Ma ritorno ai tanti oggetti che ho sbirciato nella sua valigia. Tra questi ricordo le foto di tutti quelli che ha incontrato, conosciuto e amato; e poi ancora ci sono la bandiera della pace e quella della sua Azione Cattolica, la croce di don Tonino, lo striscione dell’Osservatorio, il testo di una canzone di De Andrè, Il Pescatore, e poi ancora l’olio e le bende per fasciare le ferite che la vita gli ha procurato e provocato; e in un angolo, riposte con massima cura, due splendide icone, quella della Madonna del Carmelo e quella della Madonna di Corsignano, dinanzi alle quali tante volte ha pianto come un bambino in cerca di consolazione, di perdono, di carezze, di amore.

 

Tutte questi ricordi, Enzo ora li porta in Paradiso, perché in Cielo è bandita ogni forma di apatia e pigrizia; perché in Dio il tempo si chiama eternità, pienezza di amore, felicità allo stato puro, gioia infinita e si vive finalmente di abbracci, carezze, dove il segno x, faticosamente seminato nei solchi dei giorni terreni è la cifra divina di tutte le relazioni in cielo e la sigla di tutte le benedizioni che discendono sul nostro male di vivere, sulle nostre tenerezze negate, sulle nostre solitudini patite.

 

Caro Enzo,

ti dedichiamo questo pensiero di Manuel Scorza, scrittore peruviano, che in una sua poesia scrive: «Basta che un uomo solo sogni, perché un’intera razza odori di farfalle. Basta che solo un uomo sussurri d’aver visto l’arcobaleno di notte, perché perfino il fango abbia gli occhi rilucenti».

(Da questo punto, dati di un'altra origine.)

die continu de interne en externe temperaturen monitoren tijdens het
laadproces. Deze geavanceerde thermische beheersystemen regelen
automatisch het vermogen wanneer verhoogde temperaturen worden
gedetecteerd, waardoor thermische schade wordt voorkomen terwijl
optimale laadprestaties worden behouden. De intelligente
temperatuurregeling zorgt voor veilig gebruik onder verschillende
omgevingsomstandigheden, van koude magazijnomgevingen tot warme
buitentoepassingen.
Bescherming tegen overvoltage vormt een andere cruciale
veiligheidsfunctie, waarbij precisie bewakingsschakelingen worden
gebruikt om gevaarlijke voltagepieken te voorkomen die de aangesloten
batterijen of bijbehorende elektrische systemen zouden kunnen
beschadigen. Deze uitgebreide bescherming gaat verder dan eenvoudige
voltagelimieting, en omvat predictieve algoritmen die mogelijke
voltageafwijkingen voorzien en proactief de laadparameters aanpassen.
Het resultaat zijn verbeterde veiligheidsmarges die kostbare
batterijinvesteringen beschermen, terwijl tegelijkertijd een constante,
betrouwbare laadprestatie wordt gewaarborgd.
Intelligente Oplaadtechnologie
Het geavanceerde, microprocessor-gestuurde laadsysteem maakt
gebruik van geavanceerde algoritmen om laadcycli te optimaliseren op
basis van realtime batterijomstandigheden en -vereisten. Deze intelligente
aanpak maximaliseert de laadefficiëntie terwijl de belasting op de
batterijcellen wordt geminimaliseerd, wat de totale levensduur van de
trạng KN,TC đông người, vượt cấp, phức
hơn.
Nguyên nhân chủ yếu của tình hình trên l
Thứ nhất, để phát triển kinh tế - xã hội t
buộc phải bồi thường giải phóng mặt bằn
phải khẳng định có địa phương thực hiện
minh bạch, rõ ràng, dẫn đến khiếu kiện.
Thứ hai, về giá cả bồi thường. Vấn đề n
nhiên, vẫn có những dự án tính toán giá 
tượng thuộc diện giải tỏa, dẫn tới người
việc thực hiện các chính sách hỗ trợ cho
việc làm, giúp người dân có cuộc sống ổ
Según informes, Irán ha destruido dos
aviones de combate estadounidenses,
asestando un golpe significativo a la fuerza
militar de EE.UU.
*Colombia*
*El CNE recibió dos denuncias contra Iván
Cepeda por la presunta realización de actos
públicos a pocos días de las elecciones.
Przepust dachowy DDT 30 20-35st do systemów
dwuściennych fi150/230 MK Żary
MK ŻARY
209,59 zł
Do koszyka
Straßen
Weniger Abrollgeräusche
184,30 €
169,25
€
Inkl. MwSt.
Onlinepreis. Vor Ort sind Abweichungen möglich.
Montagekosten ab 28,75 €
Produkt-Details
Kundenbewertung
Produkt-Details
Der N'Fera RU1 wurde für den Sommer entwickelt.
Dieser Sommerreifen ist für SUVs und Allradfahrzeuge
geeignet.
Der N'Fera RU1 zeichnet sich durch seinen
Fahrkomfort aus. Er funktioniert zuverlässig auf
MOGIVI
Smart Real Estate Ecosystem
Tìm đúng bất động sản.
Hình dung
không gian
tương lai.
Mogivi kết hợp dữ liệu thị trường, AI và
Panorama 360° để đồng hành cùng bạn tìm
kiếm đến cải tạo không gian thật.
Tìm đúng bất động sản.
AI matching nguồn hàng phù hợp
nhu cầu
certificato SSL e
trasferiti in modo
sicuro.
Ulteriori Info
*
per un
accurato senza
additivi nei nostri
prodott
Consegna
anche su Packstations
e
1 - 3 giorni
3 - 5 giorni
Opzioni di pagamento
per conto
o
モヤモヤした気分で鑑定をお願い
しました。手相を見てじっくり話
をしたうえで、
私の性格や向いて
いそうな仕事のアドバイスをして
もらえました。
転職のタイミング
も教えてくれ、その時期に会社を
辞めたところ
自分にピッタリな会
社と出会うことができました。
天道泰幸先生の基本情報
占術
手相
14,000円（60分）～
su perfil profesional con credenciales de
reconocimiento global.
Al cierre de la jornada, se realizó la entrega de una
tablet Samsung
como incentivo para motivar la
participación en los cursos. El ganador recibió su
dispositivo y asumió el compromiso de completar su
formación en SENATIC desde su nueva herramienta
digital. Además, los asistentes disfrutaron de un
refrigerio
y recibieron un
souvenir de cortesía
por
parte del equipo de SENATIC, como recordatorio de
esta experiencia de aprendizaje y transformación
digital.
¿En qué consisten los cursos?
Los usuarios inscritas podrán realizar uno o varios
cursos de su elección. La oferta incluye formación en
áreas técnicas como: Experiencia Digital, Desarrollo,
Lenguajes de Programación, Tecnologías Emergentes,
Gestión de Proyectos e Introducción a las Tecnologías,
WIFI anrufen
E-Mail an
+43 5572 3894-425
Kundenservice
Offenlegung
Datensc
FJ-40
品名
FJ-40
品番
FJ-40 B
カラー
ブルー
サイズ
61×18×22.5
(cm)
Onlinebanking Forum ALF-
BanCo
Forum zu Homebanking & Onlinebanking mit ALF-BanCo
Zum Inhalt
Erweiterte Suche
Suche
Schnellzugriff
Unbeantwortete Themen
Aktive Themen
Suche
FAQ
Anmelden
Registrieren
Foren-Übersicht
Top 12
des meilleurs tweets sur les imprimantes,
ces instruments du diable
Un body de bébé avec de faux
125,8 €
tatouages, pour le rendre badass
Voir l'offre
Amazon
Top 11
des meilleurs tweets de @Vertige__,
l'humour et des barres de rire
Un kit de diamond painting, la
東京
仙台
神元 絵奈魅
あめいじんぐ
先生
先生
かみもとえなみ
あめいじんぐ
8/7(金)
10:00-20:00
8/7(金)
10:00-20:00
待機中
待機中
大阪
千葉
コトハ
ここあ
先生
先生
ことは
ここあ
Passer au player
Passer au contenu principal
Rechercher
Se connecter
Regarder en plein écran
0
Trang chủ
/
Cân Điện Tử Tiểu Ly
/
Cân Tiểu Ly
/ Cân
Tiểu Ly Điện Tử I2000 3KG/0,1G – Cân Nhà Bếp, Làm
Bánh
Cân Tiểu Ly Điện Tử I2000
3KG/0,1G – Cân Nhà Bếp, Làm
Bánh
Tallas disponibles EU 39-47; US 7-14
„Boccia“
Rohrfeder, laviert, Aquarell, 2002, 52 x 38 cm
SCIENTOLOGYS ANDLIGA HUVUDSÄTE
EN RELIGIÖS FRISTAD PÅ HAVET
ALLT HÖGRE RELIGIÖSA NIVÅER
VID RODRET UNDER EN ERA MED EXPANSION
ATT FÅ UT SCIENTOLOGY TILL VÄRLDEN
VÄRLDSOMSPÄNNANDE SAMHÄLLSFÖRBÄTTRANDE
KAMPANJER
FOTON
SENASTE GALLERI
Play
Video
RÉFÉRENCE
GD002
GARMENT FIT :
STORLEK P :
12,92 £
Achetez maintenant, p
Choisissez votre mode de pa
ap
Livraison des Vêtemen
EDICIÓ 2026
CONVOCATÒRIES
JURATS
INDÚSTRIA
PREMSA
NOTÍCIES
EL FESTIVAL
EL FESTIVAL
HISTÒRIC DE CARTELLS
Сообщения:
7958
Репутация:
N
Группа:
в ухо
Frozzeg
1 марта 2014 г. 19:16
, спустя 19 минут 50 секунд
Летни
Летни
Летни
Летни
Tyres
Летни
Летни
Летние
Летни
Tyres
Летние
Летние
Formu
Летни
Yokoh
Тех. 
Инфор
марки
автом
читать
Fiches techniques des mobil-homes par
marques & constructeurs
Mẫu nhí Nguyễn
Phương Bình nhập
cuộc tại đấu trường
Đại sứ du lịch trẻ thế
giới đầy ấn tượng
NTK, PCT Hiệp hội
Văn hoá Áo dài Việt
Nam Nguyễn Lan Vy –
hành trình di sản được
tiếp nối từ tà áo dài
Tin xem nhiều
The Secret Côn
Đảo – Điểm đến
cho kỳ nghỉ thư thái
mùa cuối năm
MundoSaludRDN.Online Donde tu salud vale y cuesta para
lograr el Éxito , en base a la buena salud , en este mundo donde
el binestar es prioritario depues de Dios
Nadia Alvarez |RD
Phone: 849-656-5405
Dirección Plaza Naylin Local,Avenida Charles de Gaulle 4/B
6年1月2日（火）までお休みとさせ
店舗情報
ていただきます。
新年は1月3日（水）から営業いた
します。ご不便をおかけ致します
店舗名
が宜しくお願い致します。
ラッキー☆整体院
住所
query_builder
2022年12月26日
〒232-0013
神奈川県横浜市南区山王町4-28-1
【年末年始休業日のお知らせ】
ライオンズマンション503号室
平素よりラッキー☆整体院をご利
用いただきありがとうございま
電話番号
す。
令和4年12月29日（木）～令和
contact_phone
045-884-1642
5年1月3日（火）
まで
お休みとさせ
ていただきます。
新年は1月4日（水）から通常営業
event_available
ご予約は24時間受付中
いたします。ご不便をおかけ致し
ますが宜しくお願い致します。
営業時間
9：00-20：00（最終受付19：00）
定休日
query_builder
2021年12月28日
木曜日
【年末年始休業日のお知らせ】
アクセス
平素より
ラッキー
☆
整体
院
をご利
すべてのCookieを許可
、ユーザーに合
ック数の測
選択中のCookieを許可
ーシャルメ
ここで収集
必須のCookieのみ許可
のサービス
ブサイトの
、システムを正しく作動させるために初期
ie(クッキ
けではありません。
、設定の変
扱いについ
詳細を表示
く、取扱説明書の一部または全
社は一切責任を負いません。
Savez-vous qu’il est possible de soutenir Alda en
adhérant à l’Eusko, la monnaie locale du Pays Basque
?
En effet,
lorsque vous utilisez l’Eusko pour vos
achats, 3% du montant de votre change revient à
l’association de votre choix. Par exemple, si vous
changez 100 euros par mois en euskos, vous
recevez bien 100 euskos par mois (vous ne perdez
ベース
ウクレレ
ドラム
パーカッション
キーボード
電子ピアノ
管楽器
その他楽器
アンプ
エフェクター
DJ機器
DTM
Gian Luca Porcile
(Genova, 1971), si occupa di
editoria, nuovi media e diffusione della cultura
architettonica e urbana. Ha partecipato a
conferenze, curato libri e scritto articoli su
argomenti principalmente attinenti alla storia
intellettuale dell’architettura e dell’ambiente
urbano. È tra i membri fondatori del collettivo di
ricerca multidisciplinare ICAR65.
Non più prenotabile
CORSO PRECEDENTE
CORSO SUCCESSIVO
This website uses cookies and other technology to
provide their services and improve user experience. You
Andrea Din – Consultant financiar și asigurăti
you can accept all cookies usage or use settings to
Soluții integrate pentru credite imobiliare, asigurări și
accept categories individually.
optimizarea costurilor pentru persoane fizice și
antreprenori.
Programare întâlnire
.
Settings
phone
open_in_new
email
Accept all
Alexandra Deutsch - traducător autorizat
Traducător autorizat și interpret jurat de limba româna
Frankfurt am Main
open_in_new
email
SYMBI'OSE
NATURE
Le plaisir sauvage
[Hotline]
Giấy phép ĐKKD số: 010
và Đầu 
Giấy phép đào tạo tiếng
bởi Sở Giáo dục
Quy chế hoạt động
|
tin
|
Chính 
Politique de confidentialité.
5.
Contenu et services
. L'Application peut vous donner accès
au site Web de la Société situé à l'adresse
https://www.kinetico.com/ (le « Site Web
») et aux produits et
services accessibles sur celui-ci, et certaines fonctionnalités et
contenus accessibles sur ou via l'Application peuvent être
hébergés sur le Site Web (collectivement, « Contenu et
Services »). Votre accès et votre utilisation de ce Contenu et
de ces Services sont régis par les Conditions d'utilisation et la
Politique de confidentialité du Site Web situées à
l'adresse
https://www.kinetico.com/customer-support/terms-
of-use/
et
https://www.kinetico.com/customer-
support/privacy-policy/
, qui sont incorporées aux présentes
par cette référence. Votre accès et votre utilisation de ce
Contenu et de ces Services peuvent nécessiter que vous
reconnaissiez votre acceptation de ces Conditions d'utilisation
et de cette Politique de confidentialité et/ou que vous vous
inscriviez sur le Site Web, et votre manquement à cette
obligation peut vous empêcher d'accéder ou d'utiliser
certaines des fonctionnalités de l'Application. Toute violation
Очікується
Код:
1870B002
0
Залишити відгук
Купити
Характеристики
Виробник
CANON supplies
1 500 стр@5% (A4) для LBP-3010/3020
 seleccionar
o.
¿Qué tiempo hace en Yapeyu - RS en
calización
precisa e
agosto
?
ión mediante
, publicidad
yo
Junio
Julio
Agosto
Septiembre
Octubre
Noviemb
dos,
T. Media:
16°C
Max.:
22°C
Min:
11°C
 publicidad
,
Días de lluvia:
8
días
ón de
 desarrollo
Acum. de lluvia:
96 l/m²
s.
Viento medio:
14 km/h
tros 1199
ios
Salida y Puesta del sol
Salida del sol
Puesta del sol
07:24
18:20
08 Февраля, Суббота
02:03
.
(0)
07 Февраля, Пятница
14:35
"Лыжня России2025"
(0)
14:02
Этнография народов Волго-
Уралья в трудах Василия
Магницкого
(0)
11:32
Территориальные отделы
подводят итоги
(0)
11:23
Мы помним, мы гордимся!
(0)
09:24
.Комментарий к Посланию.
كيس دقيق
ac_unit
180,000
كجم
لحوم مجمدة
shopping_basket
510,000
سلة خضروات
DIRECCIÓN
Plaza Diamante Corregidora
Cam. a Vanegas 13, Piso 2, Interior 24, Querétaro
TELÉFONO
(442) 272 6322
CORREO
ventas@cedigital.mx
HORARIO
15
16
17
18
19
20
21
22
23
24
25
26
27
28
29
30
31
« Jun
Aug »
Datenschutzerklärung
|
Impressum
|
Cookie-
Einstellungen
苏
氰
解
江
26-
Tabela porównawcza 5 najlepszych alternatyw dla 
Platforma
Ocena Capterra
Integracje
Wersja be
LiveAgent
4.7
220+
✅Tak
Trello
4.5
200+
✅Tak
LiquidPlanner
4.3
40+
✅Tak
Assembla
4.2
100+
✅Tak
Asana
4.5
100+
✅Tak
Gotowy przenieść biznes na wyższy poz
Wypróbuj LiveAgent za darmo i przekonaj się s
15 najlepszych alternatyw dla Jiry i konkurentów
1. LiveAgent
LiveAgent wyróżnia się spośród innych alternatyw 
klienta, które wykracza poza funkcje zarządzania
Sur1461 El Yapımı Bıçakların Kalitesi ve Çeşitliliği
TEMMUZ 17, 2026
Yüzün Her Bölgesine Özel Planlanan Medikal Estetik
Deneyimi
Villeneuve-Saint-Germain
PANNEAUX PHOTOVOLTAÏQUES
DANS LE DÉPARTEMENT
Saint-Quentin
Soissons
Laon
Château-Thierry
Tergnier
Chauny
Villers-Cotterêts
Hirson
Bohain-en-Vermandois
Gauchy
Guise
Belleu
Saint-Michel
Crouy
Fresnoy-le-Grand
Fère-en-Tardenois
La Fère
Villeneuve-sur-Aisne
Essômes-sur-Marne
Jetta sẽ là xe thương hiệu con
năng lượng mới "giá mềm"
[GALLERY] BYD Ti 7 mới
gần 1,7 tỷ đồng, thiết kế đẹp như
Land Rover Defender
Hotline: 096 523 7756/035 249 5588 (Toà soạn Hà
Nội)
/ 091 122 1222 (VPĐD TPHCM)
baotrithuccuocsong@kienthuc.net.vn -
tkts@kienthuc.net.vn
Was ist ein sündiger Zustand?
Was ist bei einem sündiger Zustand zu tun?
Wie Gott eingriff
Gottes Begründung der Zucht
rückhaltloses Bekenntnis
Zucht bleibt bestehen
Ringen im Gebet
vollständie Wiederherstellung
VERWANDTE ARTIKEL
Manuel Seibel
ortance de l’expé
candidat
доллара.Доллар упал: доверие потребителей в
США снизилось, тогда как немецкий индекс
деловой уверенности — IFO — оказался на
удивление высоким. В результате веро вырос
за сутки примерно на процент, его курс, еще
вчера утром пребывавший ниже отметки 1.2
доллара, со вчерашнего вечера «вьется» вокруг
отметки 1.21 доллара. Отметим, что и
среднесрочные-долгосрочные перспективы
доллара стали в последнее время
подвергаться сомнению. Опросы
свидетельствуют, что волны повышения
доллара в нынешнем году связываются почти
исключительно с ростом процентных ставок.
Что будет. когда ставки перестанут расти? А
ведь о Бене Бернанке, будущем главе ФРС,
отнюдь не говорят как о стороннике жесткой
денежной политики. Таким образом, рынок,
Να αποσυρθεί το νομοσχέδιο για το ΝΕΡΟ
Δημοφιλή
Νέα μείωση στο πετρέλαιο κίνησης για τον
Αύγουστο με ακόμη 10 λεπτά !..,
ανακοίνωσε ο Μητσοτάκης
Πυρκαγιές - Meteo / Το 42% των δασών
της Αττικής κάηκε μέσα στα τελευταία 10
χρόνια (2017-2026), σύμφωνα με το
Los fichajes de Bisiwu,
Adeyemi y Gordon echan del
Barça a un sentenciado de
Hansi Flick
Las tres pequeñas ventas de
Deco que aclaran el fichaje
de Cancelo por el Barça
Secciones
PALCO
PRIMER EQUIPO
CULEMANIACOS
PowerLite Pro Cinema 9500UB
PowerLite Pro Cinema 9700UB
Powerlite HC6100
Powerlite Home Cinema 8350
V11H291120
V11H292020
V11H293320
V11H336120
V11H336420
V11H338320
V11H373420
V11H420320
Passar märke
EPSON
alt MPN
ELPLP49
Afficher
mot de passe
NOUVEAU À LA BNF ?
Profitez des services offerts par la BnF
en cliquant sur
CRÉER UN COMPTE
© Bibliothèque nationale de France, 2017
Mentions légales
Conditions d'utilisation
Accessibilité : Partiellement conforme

Tu sei stato per noi come l’uomo dei sogni di cui parla questo scrittore, come «la sentinella del mattino»

di cui ci ha tante volte parlato don Tonino.

 

Ora vogliamo salutarti facendo risuonare nel cuore un detto della sapienza popolare che dice così:

Quando un bambino nasce, piange, ma tutti attorno ridono. 

Quando un uomo muore, tutti piangono, ma lui ride.

Sì, noi piangiamo perché perderti ci strazia il cuore, perché è dura andare avanti senza di te, senza la tua umanità, la tua sapienza, la tua forza, la tua grinta e la tua profezia.

Ma sapere, nella fede, che stai nascendo in Dio - perché morire, ci ha assicurato Gesù, è come un secondo parto -, e sapere soprattutto che sei in compagnia della più grande e della più belladi tutte le madri, Maria santissima, ci fa stare più sereni.

Dal cielo, insieme con Angelo, don Mimmo, don Gino, Guglielmo e don Tonino, continua a pregare per noi, che ne abbiamo tanto bisogno, e noi continueremo a pregare per te.